The title of the last post of my brother's blog was a French pangram. A pangram is a sentence that contains every word of the language, such as 'The quick brown fox jumps over the lazy dog'. I went on the wikipedia page about pangrams, and then saw the link to pangrammatic window. What is a pangrammatic window when it's out? you ask. It is, I respond, a naturally occurring piece of text that has all the letters of the alphabet in it. This made me want to see whether any of my posts were actually pangrammatic windows. I mean it would be easy, seeing as I live in the exceptional and quite bizarre Aberystwyth. My last post, 'Turkish Baths and The Boat That Rocked' would have been if it wasn't for the pesky letter 'z'. But I endeavoured, and hurrah, '21st Century Citizen' (including the title) is, indeed, a pangrammatic window. That pretentious piece of drivel was useful for something. I'd like to extend some thanks to Jerry Cooke for making it possible. Without him I would not have had the illusive 'j'. If I ever write a book those last two sentences will have to be in my dedication.

Sunday 5 April 2009

Turkish Baths and The Boat That Rocked

Okay, the Turkish Bath part may be a bit misleading, but I'll explain it now. I'm back at home, and enjoying the home comforts of food, TV and seeing my relatives. The house, though, is not particularly tidy. It is not due to slovenly behaviour (like that of my student friends), but more redecorating chaos. There is one thing in particular I do not like about being home. It is the downstairs power shower. It officially hates me. Whenever the sound of the whirring noise changes I know the shower is preparing to spite me. The is no rhyme or reason in what is about to happen. It just does. After the noise as change the shower suddenly sprays me with either ridiculously hot or cold water. Then after thirty seconds it sprays me with the temperature it hasn't done so yet. So the effect is like that of the cold plunge pool followed by the sauna.

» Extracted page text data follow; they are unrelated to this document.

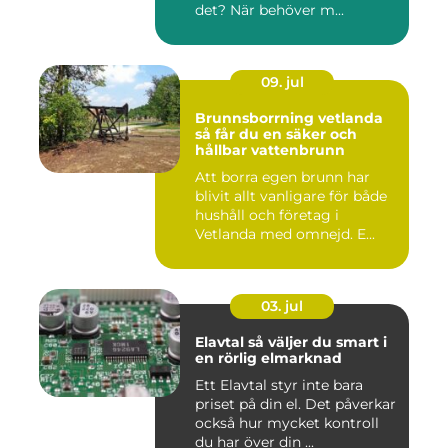
det? När behöver m...
09. jul
Brunnsborrning vetlanda
så får du en säker och
hållbar vattenbrunn
Att borra egen brunn har
blivit allt vanligare för både
hushåll och företag i
Vetlanda med omnejd. E...
03. jul
Elavtal så väljer du smart i
en rörlig elmarknad
Ett Elavtal styr inte bara
priset på din el. Det påverkar
också hur mycket kontroll
du har över din ...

Last night I went to see The Boat that Rocked. The experience was unusual because I saw only two days after it's release, rather than the standard 32 in Aberystwyth (random fact: I can't type Aberystwyth properly). It was alright. The performances weren't bad, the storyline was not overly boring and the sinking scenes were quite fun. After that we went to a very posh restaurant for food, which was very nice. (Another random fact: when using the spell-checker the nearest word it can find to Aberystwyth is abreast.)